Entender o pouco do passado de Ami, também ajuda a
compreender este contexto politico representado na obra. É dito que o pai de
Ami era pintor, e se encontra divorciado de sua mãe, que é independente e segue
a carreira de médica – há meio que uma inversão de papais aqui, já que é
subtendido que o pai é um personagem com talentos artísticos, mas sem recursos,
enquanto a mãe é rica. Ami sonha em seguir os passos da mãe, tanto na carreira
quanto na independência. Enquanto Usagi, no futuro, é retratada como uma mulher
que só escreve em hiragana e katakana (os
dois silabários mais simples da língua japonesa). Sua capacidade de usar
Kanjis (ideogramas chineses, que possuem
um nível maior de complexidade e denotam vocabulários mais robustos e completos,
realçando a capacidade intelectual da outra pessoa) é sempre demonstrada
repetidamente como inexistente. Se Usagi não fosse a princesa da Lua (ops, spoilas!), seu futuro ou seria
muito difícil ou morando com os pais ou seria simplesmente uma dona de casa.

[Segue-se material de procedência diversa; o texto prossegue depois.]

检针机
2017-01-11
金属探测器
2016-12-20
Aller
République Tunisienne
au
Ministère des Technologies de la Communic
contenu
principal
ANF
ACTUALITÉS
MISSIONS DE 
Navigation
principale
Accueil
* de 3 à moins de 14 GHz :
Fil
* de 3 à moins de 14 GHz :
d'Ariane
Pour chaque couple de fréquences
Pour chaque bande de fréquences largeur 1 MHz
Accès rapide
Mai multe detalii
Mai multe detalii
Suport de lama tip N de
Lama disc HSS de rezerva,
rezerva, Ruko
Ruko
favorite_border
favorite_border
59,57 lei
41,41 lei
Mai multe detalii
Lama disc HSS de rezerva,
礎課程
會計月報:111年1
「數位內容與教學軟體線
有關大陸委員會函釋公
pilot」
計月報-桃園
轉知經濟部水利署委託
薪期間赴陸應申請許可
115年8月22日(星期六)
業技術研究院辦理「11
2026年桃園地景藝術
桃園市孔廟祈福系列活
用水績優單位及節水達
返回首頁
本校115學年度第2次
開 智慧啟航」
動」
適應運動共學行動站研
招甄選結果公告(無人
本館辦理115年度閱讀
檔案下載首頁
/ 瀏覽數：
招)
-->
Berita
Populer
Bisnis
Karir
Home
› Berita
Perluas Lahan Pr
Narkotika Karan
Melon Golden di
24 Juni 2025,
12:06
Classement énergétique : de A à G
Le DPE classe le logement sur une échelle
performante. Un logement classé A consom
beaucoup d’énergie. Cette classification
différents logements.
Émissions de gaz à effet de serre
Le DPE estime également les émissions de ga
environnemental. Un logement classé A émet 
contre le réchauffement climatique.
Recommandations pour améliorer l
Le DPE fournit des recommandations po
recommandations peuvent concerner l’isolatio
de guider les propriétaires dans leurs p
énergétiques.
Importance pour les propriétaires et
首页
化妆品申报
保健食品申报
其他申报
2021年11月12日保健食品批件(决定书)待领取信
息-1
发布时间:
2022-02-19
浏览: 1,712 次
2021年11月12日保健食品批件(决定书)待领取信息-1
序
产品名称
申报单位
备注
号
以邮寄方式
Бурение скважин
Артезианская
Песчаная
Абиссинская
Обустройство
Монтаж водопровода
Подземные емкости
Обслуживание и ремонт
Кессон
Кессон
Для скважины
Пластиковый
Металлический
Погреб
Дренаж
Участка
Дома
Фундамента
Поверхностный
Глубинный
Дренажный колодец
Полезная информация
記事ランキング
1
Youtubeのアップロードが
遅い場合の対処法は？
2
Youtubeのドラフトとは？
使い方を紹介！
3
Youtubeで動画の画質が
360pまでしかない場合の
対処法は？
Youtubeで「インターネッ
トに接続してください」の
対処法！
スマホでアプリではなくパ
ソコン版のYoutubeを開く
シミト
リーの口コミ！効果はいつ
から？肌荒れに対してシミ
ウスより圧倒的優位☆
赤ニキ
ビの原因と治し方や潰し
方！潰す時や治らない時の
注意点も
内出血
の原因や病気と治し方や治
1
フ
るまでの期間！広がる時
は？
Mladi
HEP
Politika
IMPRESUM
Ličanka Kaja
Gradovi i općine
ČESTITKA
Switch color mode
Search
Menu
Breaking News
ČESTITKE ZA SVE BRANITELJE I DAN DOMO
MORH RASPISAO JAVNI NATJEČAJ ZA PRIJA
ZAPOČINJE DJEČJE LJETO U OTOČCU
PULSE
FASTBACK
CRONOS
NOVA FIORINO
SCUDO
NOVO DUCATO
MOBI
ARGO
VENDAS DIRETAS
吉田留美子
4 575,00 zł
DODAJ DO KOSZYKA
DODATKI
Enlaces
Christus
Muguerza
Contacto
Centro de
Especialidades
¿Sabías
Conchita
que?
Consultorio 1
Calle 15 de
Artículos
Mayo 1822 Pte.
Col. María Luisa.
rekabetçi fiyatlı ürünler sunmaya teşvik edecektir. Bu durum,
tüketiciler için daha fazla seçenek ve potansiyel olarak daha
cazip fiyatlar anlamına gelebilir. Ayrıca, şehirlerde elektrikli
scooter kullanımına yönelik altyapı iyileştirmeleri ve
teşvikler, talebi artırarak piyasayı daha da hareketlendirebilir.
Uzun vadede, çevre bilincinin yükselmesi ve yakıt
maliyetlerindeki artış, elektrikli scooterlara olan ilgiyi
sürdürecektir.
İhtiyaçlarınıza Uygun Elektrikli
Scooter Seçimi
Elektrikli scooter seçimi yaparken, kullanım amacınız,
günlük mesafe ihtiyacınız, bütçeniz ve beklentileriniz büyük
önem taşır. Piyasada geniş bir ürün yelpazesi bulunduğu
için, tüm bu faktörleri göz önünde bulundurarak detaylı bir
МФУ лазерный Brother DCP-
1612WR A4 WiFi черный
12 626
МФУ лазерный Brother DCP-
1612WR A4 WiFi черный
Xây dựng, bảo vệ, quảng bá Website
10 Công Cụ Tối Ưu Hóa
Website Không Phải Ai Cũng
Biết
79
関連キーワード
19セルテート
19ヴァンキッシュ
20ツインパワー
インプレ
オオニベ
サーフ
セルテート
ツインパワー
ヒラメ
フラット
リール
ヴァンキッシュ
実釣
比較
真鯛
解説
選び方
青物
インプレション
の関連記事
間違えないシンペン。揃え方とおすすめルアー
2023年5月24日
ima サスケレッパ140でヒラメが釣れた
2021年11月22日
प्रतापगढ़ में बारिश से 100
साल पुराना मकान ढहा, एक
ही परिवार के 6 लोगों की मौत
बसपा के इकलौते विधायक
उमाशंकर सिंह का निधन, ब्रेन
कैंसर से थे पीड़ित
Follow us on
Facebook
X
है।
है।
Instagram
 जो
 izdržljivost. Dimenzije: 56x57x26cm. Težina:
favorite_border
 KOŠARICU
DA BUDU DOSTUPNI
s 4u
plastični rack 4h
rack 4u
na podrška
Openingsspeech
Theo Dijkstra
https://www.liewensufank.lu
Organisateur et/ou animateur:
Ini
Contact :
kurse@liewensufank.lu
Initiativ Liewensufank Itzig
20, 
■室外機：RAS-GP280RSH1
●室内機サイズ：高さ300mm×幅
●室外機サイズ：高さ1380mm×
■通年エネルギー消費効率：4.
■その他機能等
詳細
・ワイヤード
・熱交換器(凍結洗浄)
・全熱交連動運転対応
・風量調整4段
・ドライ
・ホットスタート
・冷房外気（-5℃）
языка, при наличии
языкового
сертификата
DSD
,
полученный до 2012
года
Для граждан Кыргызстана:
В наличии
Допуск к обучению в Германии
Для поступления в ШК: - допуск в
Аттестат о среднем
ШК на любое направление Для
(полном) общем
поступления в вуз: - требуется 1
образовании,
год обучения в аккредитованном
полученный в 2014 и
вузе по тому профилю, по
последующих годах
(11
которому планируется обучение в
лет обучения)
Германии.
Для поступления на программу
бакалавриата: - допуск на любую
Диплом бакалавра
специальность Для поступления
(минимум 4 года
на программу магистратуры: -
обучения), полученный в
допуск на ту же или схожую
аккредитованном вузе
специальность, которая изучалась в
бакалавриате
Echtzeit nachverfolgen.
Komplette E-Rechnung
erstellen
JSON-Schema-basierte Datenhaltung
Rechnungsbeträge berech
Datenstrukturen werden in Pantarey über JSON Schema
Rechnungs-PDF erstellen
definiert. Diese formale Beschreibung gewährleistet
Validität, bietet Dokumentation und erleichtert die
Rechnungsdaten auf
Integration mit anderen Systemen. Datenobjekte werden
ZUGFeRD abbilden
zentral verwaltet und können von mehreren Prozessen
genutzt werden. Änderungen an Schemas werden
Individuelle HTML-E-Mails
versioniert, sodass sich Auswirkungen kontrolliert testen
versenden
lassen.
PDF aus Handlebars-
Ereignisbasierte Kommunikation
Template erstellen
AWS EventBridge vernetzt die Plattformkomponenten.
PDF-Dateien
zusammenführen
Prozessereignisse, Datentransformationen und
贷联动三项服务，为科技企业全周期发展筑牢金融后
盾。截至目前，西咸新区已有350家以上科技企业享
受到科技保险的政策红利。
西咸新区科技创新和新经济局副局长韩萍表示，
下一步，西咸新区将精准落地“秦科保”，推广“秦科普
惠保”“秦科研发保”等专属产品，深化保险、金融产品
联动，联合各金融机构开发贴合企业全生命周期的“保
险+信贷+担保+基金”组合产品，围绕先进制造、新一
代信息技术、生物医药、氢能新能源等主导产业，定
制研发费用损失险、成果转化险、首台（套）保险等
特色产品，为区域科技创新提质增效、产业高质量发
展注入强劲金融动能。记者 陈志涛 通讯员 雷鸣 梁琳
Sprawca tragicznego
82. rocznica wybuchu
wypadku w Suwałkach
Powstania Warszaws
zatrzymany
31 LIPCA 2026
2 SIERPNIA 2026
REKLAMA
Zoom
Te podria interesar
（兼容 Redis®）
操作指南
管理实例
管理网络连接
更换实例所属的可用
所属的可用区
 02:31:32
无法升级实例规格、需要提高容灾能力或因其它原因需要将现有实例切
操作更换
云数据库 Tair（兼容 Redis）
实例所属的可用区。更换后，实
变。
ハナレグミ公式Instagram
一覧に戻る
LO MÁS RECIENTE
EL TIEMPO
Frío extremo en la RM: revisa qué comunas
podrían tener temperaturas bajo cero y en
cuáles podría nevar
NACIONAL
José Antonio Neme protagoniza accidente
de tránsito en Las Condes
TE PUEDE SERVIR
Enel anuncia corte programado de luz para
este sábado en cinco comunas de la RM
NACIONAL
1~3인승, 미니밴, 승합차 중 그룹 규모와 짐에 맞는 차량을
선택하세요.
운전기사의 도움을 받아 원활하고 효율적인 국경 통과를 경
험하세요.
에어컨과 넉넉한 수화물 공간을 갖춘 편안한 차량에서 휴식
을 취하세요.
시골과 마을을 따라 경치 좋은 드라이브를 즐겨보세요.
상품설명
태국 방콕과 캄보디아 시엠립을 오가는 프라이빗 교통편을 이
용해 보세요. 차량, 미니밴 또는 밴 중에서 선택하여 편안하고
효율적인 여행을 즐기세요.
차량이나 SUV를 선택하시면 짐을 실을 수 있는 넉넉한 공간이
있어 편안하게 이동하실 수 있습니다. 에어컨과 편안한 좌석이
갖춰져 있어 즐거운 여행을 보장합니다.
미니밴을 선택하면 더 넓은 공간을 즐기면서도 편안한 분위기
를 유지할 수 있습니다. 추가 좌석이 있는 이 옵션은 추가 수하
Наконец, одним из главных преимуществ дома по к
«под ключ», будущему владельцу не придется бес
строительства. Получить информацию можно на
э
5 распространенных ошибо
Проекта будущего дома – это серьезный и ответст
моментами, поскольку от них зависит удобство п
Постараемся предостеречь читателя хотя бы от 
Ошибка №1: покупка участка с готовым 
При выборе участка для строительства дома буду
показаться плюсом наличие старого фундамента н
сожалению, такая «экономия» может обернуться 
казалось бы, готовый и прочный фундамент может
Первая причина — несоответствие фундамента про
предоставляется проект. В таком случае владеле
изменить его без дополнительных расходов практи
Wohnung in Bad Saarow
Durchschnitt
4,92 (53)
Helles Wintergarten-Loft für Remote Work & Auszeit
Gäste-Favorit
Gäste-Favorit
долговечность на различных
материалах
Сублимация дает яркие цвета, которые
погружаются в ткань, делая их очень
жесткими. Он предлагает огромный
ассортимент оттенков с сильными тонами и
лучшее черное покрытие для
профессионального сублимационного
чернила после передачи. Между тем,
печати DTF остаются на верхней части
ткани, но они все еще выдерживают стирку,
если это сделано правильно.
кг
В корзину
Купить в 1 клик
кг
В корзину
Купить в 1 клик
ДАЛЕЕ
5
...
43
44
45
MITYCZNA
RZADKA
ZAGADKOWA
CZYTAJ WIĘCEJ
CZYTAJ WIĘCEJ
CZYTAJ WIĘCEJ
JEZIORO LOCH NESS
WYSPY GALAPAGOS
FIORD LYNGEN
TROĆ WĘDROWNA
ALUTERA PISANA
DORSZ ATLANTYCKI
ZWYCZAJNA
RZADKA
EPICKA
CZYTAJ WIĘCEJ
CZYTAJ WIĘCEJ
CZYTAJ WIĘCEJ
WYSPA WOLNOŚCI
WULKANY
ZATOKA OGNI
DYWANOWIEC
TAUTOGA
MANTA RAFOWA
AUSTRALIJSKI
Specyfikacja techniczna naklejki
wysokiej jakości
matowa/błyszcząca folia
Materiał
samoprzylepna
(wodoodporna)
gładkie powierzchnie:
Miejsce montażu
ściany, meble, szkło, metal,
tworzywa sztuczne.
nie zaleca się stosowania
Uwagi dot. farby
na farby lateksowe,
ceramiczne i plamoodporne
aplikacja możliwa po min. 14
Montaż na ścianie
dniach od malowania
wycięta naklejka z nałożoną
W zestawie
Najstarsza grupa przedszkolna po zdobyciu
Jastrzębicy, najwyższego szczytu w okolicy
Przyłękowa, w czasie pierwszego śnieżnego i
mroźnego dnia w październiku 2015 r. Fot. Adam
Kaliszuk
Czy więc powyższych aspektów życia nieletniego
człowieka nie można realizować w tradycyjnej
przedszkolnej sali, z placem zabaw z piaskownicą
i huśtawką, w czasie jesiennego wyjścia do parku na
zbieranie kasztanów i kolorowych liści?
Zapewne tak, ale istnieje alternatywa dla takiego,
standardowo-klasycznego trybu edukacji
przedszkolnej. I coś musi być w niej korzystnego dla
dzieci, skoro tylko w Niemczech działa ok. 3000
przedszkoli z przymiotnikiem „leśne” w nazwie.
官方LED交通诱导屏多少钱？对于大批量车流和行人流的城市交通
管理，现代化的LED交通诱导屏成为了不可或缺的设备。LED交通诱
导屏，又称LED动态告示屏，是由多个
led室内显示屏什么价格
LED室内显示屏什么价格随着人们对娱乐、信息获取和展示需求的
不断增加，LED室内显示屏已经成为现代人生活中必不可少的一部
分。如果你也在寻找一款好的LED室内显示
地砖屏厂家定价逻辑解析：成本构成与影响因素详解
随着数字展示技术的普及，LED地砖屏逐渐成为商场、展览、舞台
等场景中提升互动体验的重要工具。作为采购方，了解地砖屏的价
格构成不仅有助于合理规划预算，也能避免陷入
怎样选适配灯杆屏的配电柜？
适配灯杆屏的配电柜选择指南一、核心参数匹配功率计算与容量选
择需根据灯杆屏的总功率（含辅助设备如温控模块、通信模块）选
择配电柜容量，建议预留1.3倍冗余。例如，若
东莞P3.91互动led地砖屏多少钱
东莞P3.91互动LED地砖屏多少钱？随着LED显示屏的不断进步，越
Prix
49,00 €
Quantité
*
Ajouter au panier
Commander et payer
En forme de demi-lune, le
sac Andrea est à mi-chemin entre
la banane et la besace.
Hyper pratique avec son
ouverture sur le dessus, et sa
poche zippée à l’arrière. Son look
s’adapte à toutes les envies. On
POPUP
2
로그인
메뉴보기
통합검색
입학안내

Falando em contrastes, o episódio novamente contrasta a
velha com a nova tecnologia e o resultado é curioso, já que Usagi na velha
versão não sabia usar computador (e a
Luna ainda tira onda com a cara dela) e os alunos do cursinho utilizam
disquetes (!) para estudar. Por
outro lado, o texto acaba prejudicando a logica da ação, que neste episódio soa
ainda mais ingênuo e tolo. Se lá a Ami como Sailor tinha um papel importante na
derrota do monstro da semana, neste ela não demonstra ter função alguma, o que
se justifica na mudança de golpes utilizados. Falando em golpes, a transformação
da Ami em Sailor Mercury, além de uma concepção pouco imaginativa para uma
sequência animada, também revelou um 3DCGI extremamente bisonho. Eu olhava –
absorta – e ficava me perguntando se a intenção deles com aquelas ondas
metalizadas era representar a água. Por um estante cheguei a cogitar não se
tratar a uma referência ao icônico T1000 do O Exterminador do Futuro 2 (Terminator 2: Judgment Day), o que me
soou ofensivo aos bons efeitos especiais do filme. Obviamente, me senti enojada
com o trabalho porco para uma série tão especial do qual guardo tanto carinho.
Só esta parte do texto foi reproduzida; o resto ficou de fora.